- Born: September 22, 1926 Dzhulunitsa, Veliko Tarnovo Province, Bulgaria
- Died: September 17, 1971 (aged 44) Mala Tserkva, Bulgaria
- Occupation(s): Aviator, Pilot
- Known for: The only Bulgarian woman who has piloted a military, civil plane and helicopter

= Siyka Tsoncheva =

Bulgarian military pilot

Siyka Kostadinova Tsoncheva (1926–1971) was a Bulgarian military pilot, and the only Bulgarian woman to ever pilot a military plane, civil plane, sea plane and helicopter. During her piloting career she flew at least 11 types of airplanes.

== Life ==
Siyka Tsoncheva was born on 22 September 1926 in Dzulunitsa, Veliko Tarnovo Province, Bulgaria.

=== Early life ===
After she graduated high school in Gorna Oryahovitsa, she continued her education as a medical nurse in Varna. During her studies in university, she joined the Aeroclub in Varna and started taking courses in parachuting and swimming. She became the first gymnastics coach in her native village.

In 1948, she took her AeroClub exam in Graf Ignatievo and received her flying certification.

=== Military education ===
After graduating, in 1949, she entered as a cadet at NVVU "G. Benkovski" in Pleven. She graduated in 1950 and was promoted to the rank of lieutenant. After completing an instructor course, she remained there as an instructor, and for two years she trained the cadets for their second pilot exams.

In 1952, she was assigned to the Chaika airfield, Varna. As a military pilot, she piloted the seaplanes Arado-196 A-3 "Shark," Henkel-60 "Seal." Then the service took her to the military transport aviation regiment, where she flew the Po-2, Yak-12, Li-2 and the Mi-1 helicopter.

In 1970, Tsoncheva was reassigned to the civil aviation group of Bulgaria, where she flew small AN-14 planes.

--

Problems to work on
1. Answer these questions from the biography of Siyka Tsoncheva:
(a) In which town did she graduate from high school?
(b) To what rank was she promoted on graduating in 1950?
(c) What planes did she fly after her 1970 reassignment to the civil aviation group?
2. Resume the biography of Siyka Tsoncheva from its final sentence and extend it in the same formal style.

Data records
--

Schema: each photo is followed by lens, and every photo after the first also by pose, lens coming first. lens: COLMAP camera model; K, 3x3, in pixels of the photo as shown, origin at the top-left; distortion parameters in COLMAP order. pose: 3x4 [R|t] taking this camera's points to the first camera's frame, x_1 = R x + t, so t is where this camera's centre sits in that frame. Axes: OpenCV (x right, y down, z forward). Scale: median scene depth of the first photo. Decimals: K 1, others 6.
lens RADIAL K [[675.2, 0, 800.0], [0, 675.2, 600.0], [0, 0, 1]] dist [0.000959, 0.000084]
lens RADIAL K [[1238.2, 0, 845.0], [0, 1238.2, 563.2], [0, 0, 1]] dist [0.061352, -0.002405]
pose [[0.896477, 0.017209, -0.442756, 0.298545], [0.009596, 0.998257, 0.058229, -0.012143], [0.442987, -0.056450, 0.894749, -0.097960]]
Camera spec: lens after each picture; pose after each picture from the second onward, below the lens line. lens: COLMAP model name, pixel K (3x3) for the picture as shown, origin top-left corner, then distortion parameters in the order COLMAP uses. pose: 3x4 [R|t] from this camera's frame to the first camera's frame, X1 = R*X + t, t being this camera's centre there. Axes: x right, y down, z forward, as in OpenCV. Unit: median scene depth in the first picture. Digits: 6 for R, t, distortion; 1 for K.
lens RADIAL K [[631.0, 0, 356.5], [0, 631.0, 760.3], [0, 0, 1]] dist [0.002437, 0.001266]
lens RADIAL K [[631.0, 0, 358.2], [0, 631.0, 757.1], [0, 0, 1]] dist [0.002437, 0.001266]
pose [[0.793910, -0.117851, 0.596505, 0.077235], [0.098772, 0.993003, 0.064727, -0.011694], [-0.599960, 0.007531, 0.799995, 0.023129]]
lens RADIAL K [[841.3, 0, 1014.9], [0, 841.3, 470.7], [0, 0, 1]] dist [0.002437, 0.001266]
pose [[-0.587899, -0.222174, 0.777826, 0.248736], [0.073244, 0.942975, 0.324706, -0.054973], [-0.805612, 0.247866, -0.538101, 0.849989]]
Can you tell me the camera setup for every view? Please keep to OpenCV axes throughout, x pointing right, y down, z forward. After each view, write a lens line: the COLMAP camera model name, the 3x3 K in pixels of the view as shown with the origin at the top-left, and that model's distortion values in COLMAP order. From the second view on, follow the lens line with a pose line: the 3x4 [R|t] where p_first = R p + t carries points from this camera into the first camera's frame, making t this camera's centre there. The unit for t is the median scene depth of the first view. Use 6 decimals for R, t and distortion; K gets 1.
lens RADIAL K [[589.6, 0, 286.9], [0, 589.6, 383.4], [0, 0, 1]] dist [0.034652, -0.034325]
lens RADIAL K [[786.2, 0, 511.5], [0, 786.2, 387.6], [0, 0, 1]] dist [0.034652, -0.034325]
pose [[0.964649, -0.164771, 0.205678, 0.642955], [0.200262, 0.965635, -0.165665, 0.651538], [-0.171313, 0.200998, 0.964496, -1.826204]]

--

Answers in order
1.
(a) Gorna Oryahovitsa
(b) Lieutenant
(c) Small AN-14 planes

2.
=== Fatal flight ===
The Rhodope region had planned its own civil airport in the 1960s, and it was finally built in the early 1970s near the Kardzhali district "Gledka." The runway at the Kardzhali airport was mainly used by Mi-1, Mi-8 helicopters and the tiny An-14 transport aircraft, which made daily passenger flights between the capital and Kardzhali, flying in the morning to Sofia and then back in the evening.

In the early morning of 17 September 1971, a powerful cyclone struck the Balkan Peninsula with dark clouds and mountain fog. Tsoncheva piloted an An-14 from Kardzhali with four crew members and eight passengers on board. It was to be a visual flight Kardzhali - Asenovgrad - Pazardzhik - Vakarel - Sofia, but the path took the plane over fog near the Rila mountains. For that portion of the flight, Tsoncheva requested that a traffic police dispatcher in Sofia navigate the plane. At a crucial moment, however, the radar indicators for Tsoncheva's plane overlapped with that of a transiting Turkish plane at a higher altitude. The controller confused the two planes and mistakenly gave the wrong landing instructions to the An-14 while it was still over the mountains. When the mistake was eventually realized, an order was given to immediately rise to 1,000 meters but it was already too late. The plane crashed head-on into the rocks near Mount Sveti Duh in the Alinitsa area above the village of Mala Tsarkva near Samokov. Only one passenger, who was smoking a cigarette in the tail section, survived.

== Awards ==
Post-mortem, Siyka Tsoncheva was awarded the award of "Honorary citizen of municipality of Lyaskovets” for her contributions to Bulgarian military aviation.